Hello everyone,
I am trying to build a Multiclass Classifier with a pretrained BERT model. I am completely new to the topic. I have 8 classes and use Huggingface’s Dataset infrastructure to finetune a pretrained model for the german language:
from transformers import AutoModelForSequenceClassification
from transformers import Trainer, TrainingArguments
from sklearn.metrics import accuracy_score, f1_score
num_labels_cla = 8
model_name_cla = "bert-base-german-dbmdz-uncased"
batch_size_cla = 8
model = AutoModelForSequenceClassification.from_pretrained(model_name_cla, num_labels=num_labels_cla)
def tokenize(batch):
return tokenizer(batch['text'], padding=True, truncation=True,max_length=260)
def compute_metrics(pred):
labels = pred.label_ids
preds = pred.predictions.argmax(-1)
f1 = f1_score(labels, preds, average="weighted")
acc = accuracy_score(labels,preds)
return {"accuracy":acc, "f1":f1}
My model shouldn’t be a sentiment classifier but a multilabel classifier which classifies customer reviews based on different label (e.g customer support etc.).
When I train/finetune my model with the Huggingface Trainer() instance:
#Encoding the data
data_encoded = data_dict.map(tokenize, batched=True, batch_size=None)
data_encoded.set_format("torch", columns=["input_ids", "attention_mask", "label"])
#Specify training arguments
logging_steps=len(data_encoded["train"])

PROBLEMS TO WORK ON:
- 1) Duplicate the part of the BERT classifier post starting with "batch_size_cla = 8" and going on through "data_dict.map(tokenize, batched=True, batch_size=None)".
- 2) Render this sentence from the BERT classifier post in Spanish: "I am trying to build a Multiclass Classifier with a pretrained BERT model."
- 3) Resume the forum post on fine-tuning BERT for customer review classification, picking up right after its final line.

RECORD EXCERPTS:
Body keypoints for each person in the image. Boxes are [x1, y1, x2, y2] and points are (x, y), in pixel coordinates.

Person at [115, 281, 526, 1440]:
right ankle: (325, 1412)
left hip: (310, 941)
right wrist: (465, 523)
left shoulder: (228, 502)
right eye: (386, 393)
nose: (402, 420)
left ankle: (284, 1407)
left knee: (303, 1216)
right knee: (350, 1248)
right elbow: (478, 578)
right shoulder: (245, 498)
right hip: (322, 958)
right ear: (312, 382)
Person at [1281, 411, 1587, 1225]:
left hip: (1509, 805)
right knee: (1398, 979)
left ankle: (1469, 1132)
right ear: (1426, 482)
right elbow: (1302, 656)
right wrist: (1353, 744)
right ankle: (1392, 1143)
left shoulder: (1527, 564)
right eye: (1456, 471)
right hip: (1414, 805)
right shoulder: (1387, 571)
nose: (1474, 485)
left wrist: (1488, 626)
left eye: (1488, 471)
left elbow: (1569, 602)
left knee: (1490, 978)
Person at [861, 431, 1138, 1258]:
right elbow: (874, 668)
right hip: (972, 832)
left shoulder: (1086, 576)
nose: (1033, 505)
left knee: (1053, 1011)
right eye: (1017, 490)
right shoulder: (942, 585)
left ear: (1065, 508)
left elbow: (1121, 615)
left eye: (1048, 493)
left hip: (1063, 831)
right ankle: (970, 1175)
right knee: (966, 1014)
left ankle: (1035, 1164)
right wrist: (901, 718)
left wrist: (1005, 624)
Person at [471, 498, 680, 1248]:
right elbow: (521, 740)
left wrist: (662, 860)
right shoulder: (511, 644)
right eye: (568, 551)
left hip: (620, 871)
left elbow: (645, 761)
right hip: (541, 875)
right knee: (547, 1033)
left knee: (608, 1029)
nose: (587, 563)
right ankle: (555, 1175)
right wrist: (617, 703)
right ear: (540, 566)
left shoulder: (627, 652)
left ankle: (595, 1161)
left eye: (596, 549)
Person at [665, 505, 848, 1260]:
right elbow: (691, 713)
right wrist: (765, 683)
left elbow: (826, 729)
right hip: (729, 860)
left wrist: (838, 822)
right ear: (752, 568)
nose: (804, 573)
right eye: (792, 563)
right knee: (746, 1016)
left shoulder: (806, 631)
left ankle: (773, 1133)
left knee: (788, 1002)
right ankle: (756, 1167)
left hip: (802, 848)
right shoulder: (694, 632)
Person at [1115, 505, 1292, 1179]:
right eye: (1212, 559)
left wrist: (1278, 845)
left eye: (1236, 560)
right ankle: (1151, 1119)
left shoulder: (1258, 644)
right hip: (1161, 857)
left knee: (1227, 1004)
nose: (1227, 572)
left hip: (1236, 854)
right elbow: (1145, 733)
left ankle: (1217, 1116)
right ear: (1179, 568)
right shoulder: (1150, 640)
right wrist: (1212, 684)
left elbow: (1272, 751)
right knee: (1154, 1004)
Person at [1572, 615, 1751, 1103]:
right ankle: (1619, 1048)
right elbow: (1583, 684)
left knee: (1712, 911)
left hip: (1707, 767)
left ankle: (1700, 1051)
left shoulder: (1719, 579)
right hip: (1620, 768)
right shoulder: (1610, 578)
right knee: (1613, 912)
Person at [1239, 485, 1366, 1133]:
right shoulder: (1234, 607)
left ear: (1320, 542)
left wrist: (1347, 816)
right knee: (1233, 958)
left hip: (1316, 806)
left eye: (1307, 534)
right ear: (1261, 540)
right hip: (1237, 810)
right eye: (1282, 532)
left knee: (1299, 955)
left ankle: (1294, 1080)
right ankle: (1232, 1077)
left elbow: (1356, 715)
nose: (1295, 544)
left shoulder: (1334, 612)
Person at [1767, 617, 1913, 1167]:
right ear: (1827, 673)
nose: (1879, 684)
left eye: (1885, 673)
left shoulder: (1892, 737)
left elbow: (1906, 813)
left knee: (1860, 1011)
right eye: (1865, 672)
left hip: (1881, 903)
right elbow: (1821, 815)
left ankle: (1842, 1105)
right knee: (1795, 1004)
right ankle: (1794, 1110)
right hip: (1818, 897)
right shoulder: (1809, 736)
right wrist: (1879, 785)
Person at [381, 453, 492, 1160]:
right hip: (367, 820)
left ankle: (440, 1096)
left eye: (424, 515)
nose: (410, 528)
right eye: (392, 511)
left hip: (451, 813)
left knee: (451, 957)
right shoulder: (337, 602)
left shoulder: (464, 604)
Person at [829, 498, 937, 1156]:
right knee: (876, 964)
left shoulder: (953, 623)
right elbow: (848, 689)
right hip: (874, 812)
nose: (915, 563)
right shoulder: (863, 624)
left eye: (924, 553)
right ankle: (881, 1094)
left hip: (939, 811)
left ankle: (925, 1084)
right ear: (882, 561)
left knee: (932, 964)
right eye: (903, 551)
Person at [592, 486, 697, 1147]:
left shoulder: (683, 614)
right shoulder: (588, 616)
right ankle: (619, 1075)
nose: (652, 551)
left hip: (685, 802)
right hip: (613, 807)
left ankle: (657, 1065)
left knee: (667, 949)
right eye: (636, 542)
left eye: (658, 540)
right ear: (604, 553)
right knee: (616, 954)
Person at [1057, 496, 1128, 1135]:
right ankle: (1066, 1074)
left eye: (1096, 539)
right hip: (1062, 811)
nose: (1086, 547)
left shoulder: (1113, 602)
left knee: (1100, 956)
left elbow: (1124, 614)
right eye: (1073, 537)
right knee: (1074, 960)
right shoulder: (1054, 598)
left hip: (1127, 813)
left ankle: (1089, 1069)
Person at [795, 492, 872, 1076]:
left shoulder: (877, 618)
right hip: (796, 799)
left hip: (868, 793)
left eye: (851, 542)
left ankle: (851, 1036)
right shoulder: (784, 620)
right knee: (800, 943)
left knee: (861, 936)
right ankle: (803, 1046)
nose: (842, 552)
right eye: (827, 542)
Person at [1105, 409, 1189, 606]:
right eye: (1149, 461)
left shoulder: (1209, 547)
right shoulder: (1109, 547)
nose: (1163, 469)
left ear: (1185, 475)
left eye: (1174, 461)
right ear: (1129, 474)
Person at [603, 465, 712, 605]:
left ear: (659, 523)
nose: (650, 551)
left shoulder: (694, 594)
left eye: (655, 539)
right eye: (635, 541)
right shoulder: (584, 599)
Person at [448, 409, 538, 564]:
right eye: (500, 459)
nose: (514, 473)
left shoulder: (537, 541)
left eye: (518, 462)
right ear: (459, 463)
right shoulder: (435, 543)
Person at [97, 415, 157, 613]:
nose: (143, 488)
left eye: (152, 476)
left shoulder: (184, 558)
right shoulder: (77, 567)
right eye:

RESULTS FOR EACH TASK:
- 1)
batch_size_cla = 8
model = AutoModelForSequenceClassification.from_pretrained(model_name_cla, num_labels=num_labels_cla)
def tokenize(batch):
return tokenizer(batch['text'], padding=True, truncation=True,max_length=260)
def compute_metrics(pred):
labels = pred.label_ids
preds = pred.predictions.argmax(-1)
f1 = f1_score(labels, preds, average="weighted")
acc = accuracy_score(labels,preds)
return {"accuracy":acc, "f1":f1}
My model shouldn’t be a sentiment classifier but a multilabel classifier which classifies customer reviews based on different label (e.g customer support etc.).
When I train/finetune my model with the Huggingface Trainer() instance:
#Encoding the data
data_encoded = data_dict.map(tokenize, batched=True, batch_size=None)

- 2) Estoy intentando construir un clasificador multiclase con un modelo BERT preentrenado.

- 3)
training_args = TrainingArguments(output_dir='./results',
num_train_epochs=3,
learning_rate=2e-5,
per_device_train_batch_size=batch_size_cla,
per_device_eval_batch_size=batch_size_cla,
load_best_model_at_end=True,
metric_for_best_model="f1",
weight_decay=0.01,
evaluation_strategy="steps",
eval_steps = 2,
disable_tqdm=False,
logging_steps=logging_steps)
#Specify trainer
trainer = Trainer(
model=model, args=training_args, compute_metrics=compute_metrics, train_dataset=data_encoded['train'], eval_dataset=data_encoded['test']
)
#Train
trainer.train()
After 6 steps I get the following error:
~/miniconda3/envs/textmallet/lib/python3.9/site-packages/torch/nn/modules/sparse.py in forward(self, input)
156
157 def forward(self, input: Tensor) -> Tensor:
--> 158 return F.embedding(
159 input, self.weight, self.padding_idx, self.max_norm,
160 self.norm_type, self.scale_grad_by_freq, self.sparse)
~/miniconda3/envs/textmallet/lib/python3.9/site-packages/torch/nn/functional.py in embedding(input, weight, padding_idx, max_norm, norm_type, scale_grad_by_freq, sparse)
2041 # remove once script supports set_grad_enabled
2042 _no_grad_embedding_renorm_(weight, input, max_norm, norm_type)
-> 2043 return torch.embedding(weight, input, padding_idx, scale_grad_by_freq, sparse)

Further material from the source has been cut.